C++ Pointer to a function which takes an instance of a templated class as argument

If you want to have a "template pointer", you could try a function object. The example below adds 1.0 to the wrapped function template.

struct AcceptsVector {
  template<typename T, int N>
  double operator()(Vector<T,N> v) const { return 1.0 + real_f(v); }
};

AcceptsVector f;

The difference to a "real" template pointer is that you cannot re-seat "AcceptsVector" to call another template, like you can do with normal function pointers. The binding is hardcoded at compile-time. However you can pass along f like a function pointer, and can call f with any Vector<T, N> like a template.

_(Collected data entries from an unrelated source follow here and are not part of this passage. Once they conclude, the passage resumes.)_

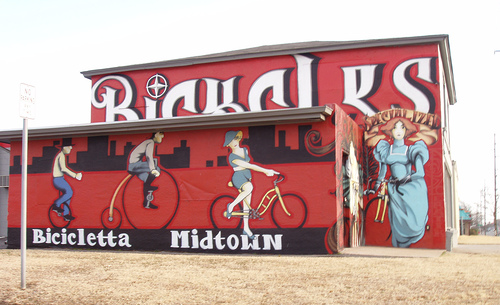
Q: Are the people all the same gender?
A: No, they are both male and female.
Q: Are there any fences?
A: No, there are no fences.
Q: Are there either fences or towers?
A: No, there are no fences or towers.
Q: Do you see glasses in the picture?
A: No, there are no glasses.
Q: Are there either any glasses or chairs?
A: No, there are no glasses or chairs.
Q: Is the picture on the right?
A: Yes, the picture is on the right of the image.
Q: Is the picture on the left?
A: No, the picture is on the right of the image.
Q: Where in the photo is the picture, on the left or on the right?
A: The picture is on the right of the image.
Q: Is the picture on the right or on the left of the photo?
A: The picture is on the right of the image.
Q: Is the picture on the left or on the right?
A: The picture is on the right of the image.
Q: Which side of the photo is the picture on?
A: The picture is on the right of the image.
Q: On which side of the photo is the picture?
A: The picture is on the right of the image.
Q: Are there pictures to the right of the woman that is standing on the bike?
A: Yes, there is a picture to the right of the woman.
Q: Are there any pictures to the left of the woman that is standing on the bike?
A: No, the picture is to the right of the woman.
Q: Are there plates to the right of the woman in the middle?
A: No, there is a picture to the right of the woman.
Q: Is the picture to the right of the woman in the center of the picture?
A: Yes, the picture is to the right of the woman.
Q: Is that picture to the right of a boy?
A: No, the picture is to the right of the woman.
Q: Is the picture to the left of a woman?
A: No, the picture is to the right of a woman.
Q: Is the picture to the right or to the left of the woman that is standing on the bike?
A: The picture is to the right of the woman.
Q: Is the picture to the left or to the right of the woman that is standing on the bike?
A: The picture is to the right of the woman.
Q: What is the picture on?
A: The picture is on the wall.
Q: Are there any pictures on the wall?
A: Yes, there is a picture on the wall.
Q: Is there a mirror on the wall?
A: No, there is a picture on the wall.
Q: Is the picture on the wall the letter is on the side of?
A: Yes, the picture is on the wall.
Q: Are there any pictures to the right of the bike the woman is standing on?
A: Yes, there is a picture to the right of the bike.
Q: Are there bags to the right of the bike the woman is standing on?
A: No, there is a picture to the right of the bike.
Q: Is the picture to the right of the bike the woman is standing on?
A: Yes, the picture is to the right of the bike.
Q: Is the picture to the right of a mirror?
A: No, the picture is to the right of the bike.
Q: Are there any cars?
A: No, there are no cars.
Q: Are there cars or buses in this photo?
A: No, there are no cars or buses.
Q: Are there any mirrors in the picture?
A: No, there are no mirrors.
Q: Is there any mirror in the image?
A: No, there are no mirrors.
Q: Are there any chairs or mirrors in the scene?
A: No, there are no mirrors or chairs.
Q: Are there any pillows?
A: No, there are no pillows.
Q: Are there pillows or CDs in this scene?
A: No, there are no pillows or cds.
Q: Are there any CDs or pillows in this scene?
A: No, there are no pillows or cds.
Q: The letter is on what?
A: The letter is on the wall.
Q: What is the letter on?
A: The letter is on the wall.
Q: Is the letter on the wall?
A: Yes, the letter is on the wall.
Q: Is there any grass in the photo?
A: Yes, there is grass.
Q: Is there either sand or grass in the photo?
A: Yes, there is grass.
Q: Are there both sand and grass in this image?
A: No, there is grass but no sand.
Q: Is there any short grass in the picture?
A: Yes, there is short grass.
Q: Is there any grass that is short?
A: Yes, there is short grass.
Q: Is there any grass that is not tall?
A: Yes, there is short grass.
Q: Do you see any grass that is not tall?
A: Yes, there is short grass.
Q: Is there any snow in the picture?
A: No, there is no snow.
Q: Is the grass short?
A: Yes, the grass is short.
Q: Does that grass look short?
A: Yes, the grass is short.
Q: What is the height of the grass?
A: The grass is short.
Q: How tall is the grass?
A: The grass is short.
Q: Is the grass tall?
A: No, the grass is short.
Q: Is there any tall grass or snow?
A: No, there is grass but it is short.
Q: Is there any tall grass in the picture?
A: No, there is grass but it is short.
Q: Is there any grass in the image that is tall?
A: No, there is grass but it is short.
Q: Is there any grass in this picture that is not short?
A: No, there is grass but it is short.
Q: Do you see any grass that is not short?
A: No, there is grass but it is short.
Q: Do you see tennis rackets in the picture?
A: No, there are no tennis rackets.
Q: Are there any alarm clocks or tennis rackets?
A: No, there are no tennis rackets or alarm clocks.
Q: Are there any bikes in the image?
A: Yes, there is a bike.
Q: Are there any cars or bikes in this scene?
A: Yes, there is a bike.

That isn't quite valid c++, basically what you're looking for are template-template parameters.

http://www.progdoc.de/papers/ttp/psi-ttp/psi-ttp.html explains all about them

Generally, if you get yourself into this situation, you want to find a workaroumd, because your code becomes illegible VERY quickly

Well, the compiler doesn't know at the compile time, how many f's are you going to have (one for each possible T and N?). Therefore the compiler cannot calculate how much memory do objects of your class need. That's why such constructs are prohibited.

You can't have a templated pointer to function, that makes no sense. But what you can do is

#include <vector>

template <typename T>
void foo(const std::vector<T>& v) {
   // do something
}

void (*ptr_foo)(const std::vector<int>&) = &foo<int>;

(here the function pointers a templated function, which template argument is explicitly set to int)

Because your code makes just as much sense as:

struct X
{
  template < typename T >
  std::vector<T> vect;
};

You're trying to make a member variable a template. This is just not a valid C++ construct and I seriously doubt it ever will be.

How do you do what you actually want? I'm not sure since I don't know what you actually are trying to accomplish and why.